As within the world of pop and rock stardom, alcohol was an ingrained element in the calypso community. Social drinking in the calypso and carnival season easily turned social calypsonians into solitary rumshop frequenters off-season, and Spoiler was by all accounts one of them. Mighty Sparrow (by now the king of all calypso kings) said of Spoiler that he was “one of the greatest calypsonians ever and I have never seen him sober a day in my life.” Throughout the fifties, Spoiler went on to produce some of the most imaginative calypsos ever written: tales about cat brain transplants and twin brothers, sleepwalkers and stalking shadows, female police officers and magistrates trying themselves, cases of canny backwards talking and extremely bad spelling. But years of intensive drinking finally took its toll on the bard. Spoiler died at 34 years old, on Christmas Eve 1960. He was buried at the Woodbrook Cemetary in St. James.

He did, however, return in 1981, when Noble-prized author Derek Walcott let the “Hot Boy” lend Spoiler two weeks’ leave from Hell, where all calypsonians are bound to end up – if you take their own word for it. Spoiler consoled his fans that he was still heeding the call of his youth: “I decompose but I composing still.”

– Lord Investor

Mighty Spoiler – Social Calypsonians

Notes
Label: Sagomes
Issue Number: SG 159
Matrix Number: SG 170 B

6 thoughts on “Mighty Spoiler – Social Calypsonians

  1. This has to be one of the best blogs I’ve come across in a long time. There’s nothing like reading good long-form essays (or even deep short-form ones) on great music that has largely been forgotten.

    I’m actually a student of Mark Lewis’, who recommended your blog highly. I can see why!

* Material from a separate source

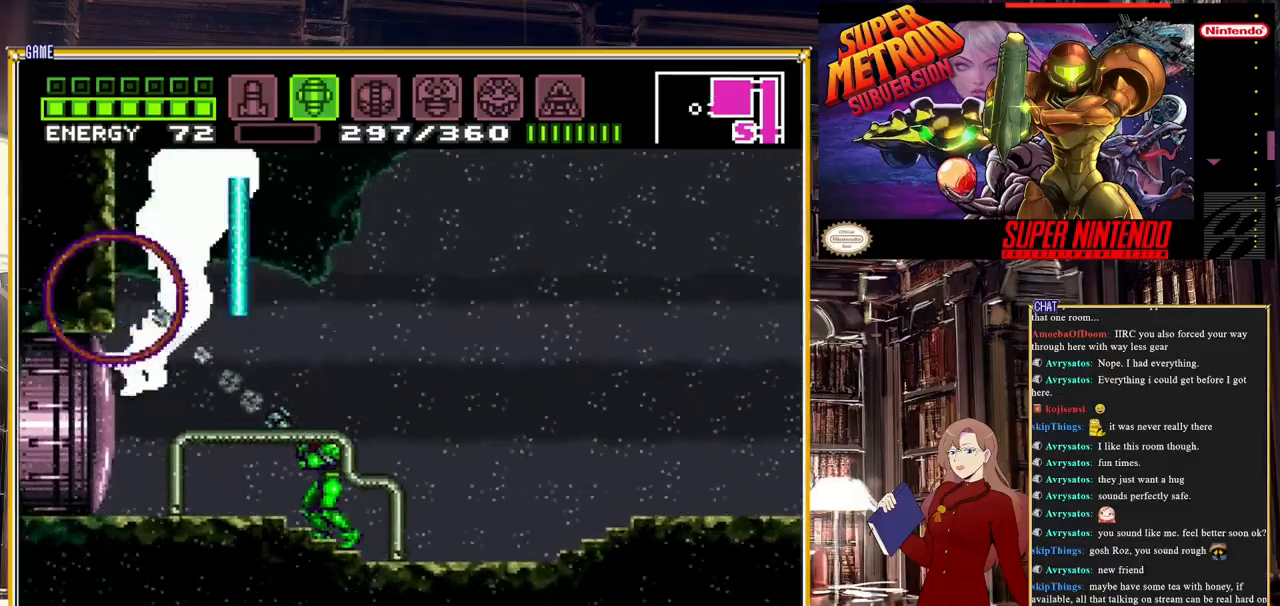
{"buttons": ["R1"], "events": [[150, "Y", "down"], [283, "Y", "up"]]}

  2. ThIs is Calypso History month in Trinidad. To celebrate, I have sent for publication In a daily
    One of Spoiler’s calypsos every week. There were, up to now, Social calypsoians. and Believe it or not. The other two are still to be chosen. He did close to 40 recorded songs. Plus another 10,
    Including a commercial.

  3. I should explain “Social” in our terms refer to those who are either “high class” or playing they are,
    “ putting on airs” playing social, in this case, not speaking like regular folks.